After years of repression under Communist rule, the Orthodox Church is back at the heart of Russian politics.
“The enemies of Holy Russia are everywhere,” says Ivan Ostrakovsky, the leader of a group of Russian Orthodox vigilantes who have taken to patrolling the streets of nighttime Moscow, dressed in all-black clothing emblazoned with skulls and crosses. “We must protect holy places from liberals and their satanic ideology,” he tells me. “The police can’t cope with the attacks … crosses have been chopped down, there’s been graffiti on church walls.”

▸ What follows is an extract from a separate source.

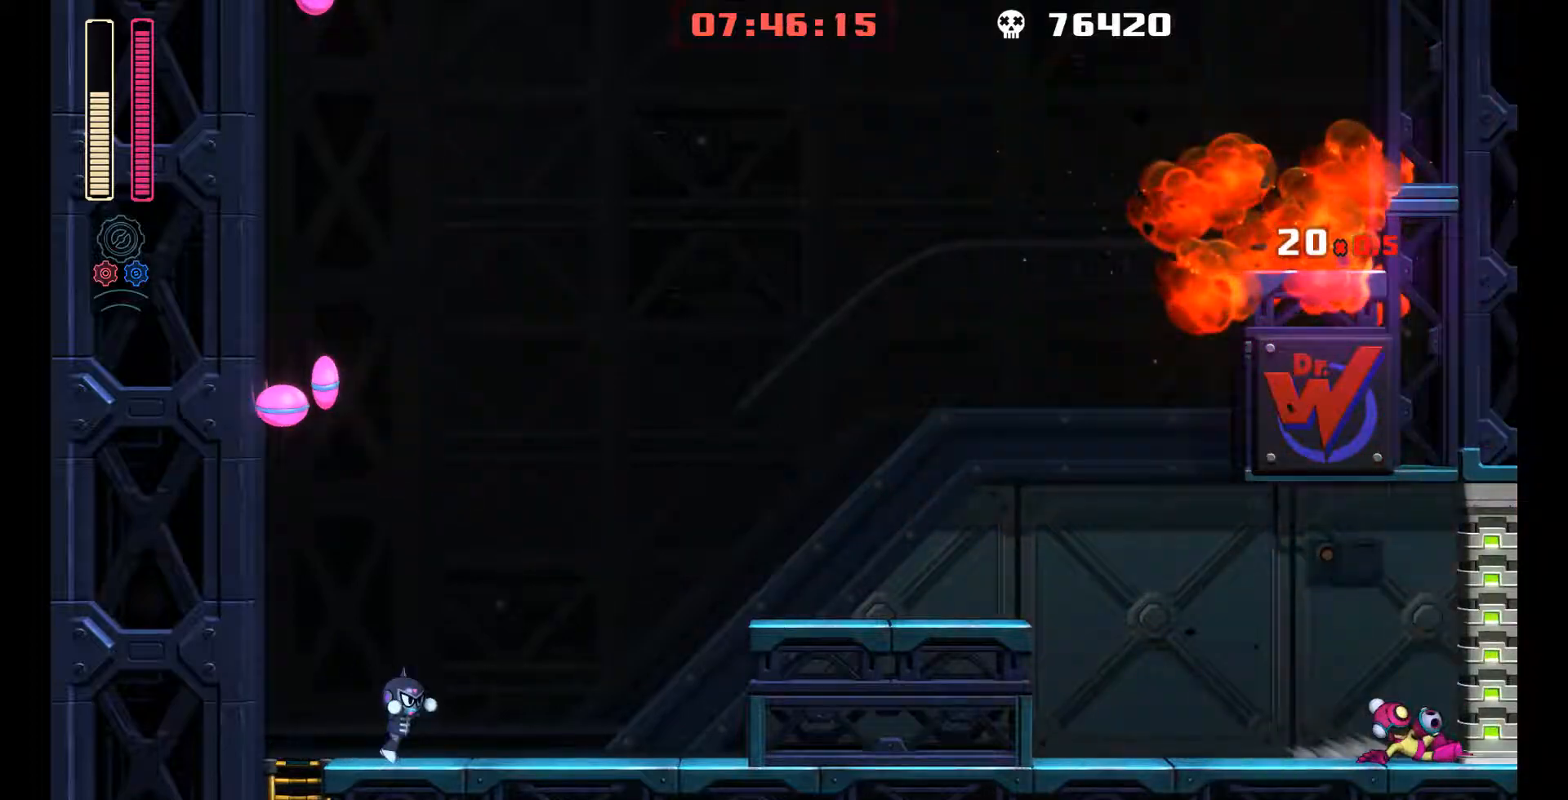
{"buttons": ["DPAD_RIGHT"], "left_stick": "center", "events": [[50, "L1", "up"], [183, "DPAD_RIGHT", "up"], [300, "DPAD_RIGHT", "down"]]}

There is something of Robert De Niro’s Travis Bickle in Ostrakovsky’s fervor. Like the disgruntled main character of Scorsese’s epic film Taxi Driver, the vigilante sees himself in a fight against cultural degradation. “When I came back from serving in the Chechen War, I found my country full of dirt,” he says. “Prostitution, drugs, Satanists. But now, religion is on the rise.”
A few years ago, Ostrakovsky and his vigilantes seemed like marginal curiosities in Russia, burning copies of the Harry Potter books in protest of “witchcraft.” But as Vladimir Putin’s third presidential term comes into focus, the cross-wearing thugs are now right in line with the ideology emanating from the Kremlin—and from the Russian Orthodox hierarchy. After near extermination under Communist rule, the church and religion are back at the heart of the country’s politics. And they have been critical in helping Putin recast the liberal opposition’s fight against state corruption and alleged electoral fraud into a script of “foreign devils” versus “Holy Russia.”